Geoff Schoos has done us the favor of providing a well-formed opinion on the proposed regulation of all businesses in Cranston being considered by our City Council:
Cranston City Council Alert
Maybe you saw this in Wednesday’s paper, maybe you didn’t. But on Monday, the Cranston City Council will vote on a resolution to request that the General Assembly grant permission for the city to impose a new “regulation” on all local businesses.
You can read the projo article here: link to Projo article.
Or the Cranston Herald article here: Link to Herald article.
Associated with this regulatory scheme is a “Fee” of an undetermined amount. We’re assured that it will be “modest” but modest is in the eye of the beholder. If you’re a small business struggling to keep the doors open, the last thing you need is a “modest” fee associated with a “regulation.”
In the interests of full disclosure, I no longer operate a Cranston-based business. Last month, I relocated to the “dark side”. That’s right, I’ve moved my agency to Warwick. As a result, I have no “skin” in the fate of this resolution one way or the other.
Currently, this regulation/fee will affect all businesses. So, if you run a non-profit agency, you might be lumped in with the for-profit businesses. Mom & Pop stores, auto mechanics, doctors, lawyers, fledgling counseling businesses all could be brought under the regulation.
While I think I understand the motives of the proponents of this regulation, I assert that this is the wrong move at the wrong time. When small businesses are looking for help just to stay open, this amounts to a kick in the slats. Maybe some time when things are better, for a purpose more clearly defined, such a proposal could have some merit. But not now.
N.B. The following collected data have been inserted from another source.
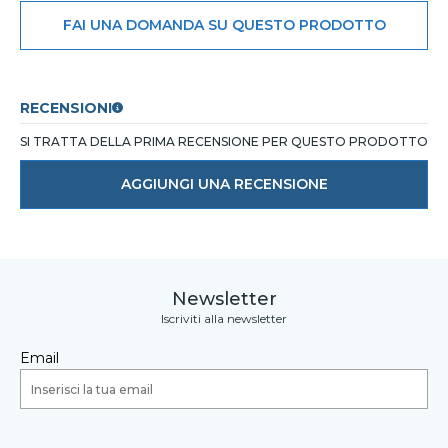
FAI UNA DOMANDA SU QUESTO PRODOTTO
RECENSIONI
SI TRATTA DELLA PRIMA RECENSIONE PER QUESTO PRODOTTO
AGGIUNGI UNA RECENSIONE
Newsletter
Iscriviti alla newsletter
Email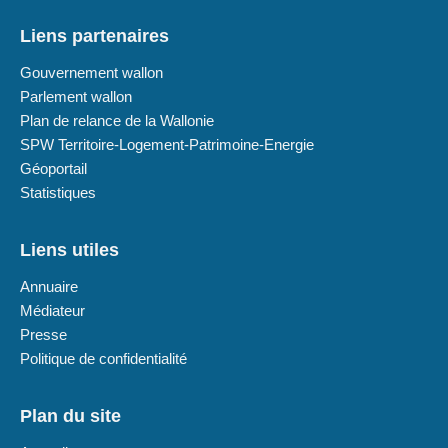
Liens partenaires
Gouvernement wallon
Parlement wallon
Plan de relance de la Wallonie
SPW Territoire-Logement-Patrimoine-Energie
Géoportail
Statistiques
Liens utiles
Annuaire
Médiateur
Presse
Politique de confidentialité
Plan du site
If you are a small business owner, you should go to Monday’s council meeting and tell them what you think. This is your opportunity to make yourself heard before the enactment of a new ordinance/regulation instead of complaining about it after it is implemented.
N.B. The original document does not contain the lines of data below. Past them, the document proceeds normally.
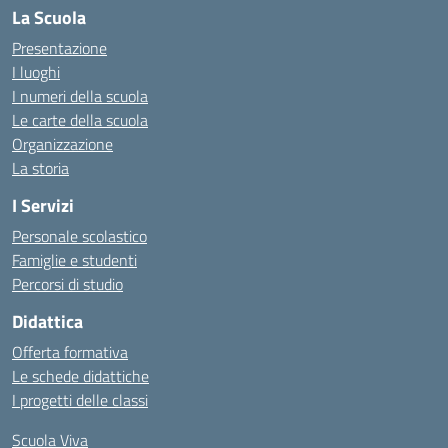
La Scuola
Presentazione
I luoghi
I numeri della scuola
Le carte della scuola
Organizzazione
La storia
I Servizi
Personale scolastico
Famiglie e studenti
Percorsi di studio
Didattica
Offerta formativa
Le schede didattiche
I progetti delle classi
Scuola Viva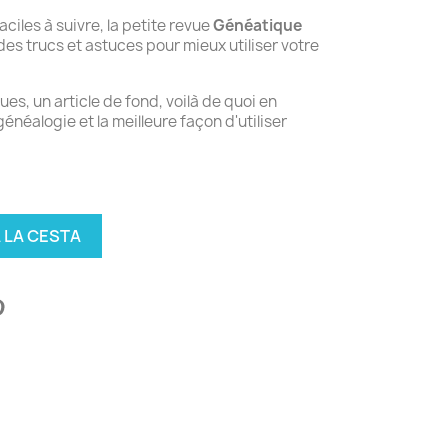
aciles à suivre, la petite revue
Généatique
es trucs et astuces pour mieux utiliser votre
ues, un article de fond, voilà de quoi en
néalogie et la meilleure façon d'utiliser
 LA CESTA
My own personal opinion, and yes I do have a dog in the fight as a fledgling business owner in Cranston, is: please, no new forms to fill out and things to file and charges to pay! As a health professional and a school certified social worker, small businesses like mine are already heavily regulated — to the tune of about $800 a year in associated licensing, malpractice, and organizational fees. There is no reason for paying another fee to Cranston.
If the Cranston City Council wants to help business development by setting up a free online registration for Cranston businesses, that might be a relatively easy and inexpensive way to keep track of things and possibly help promote the wide variety of services available in the city. Beyond that, I think our local government should let us churn our little wheels of employment without added fees.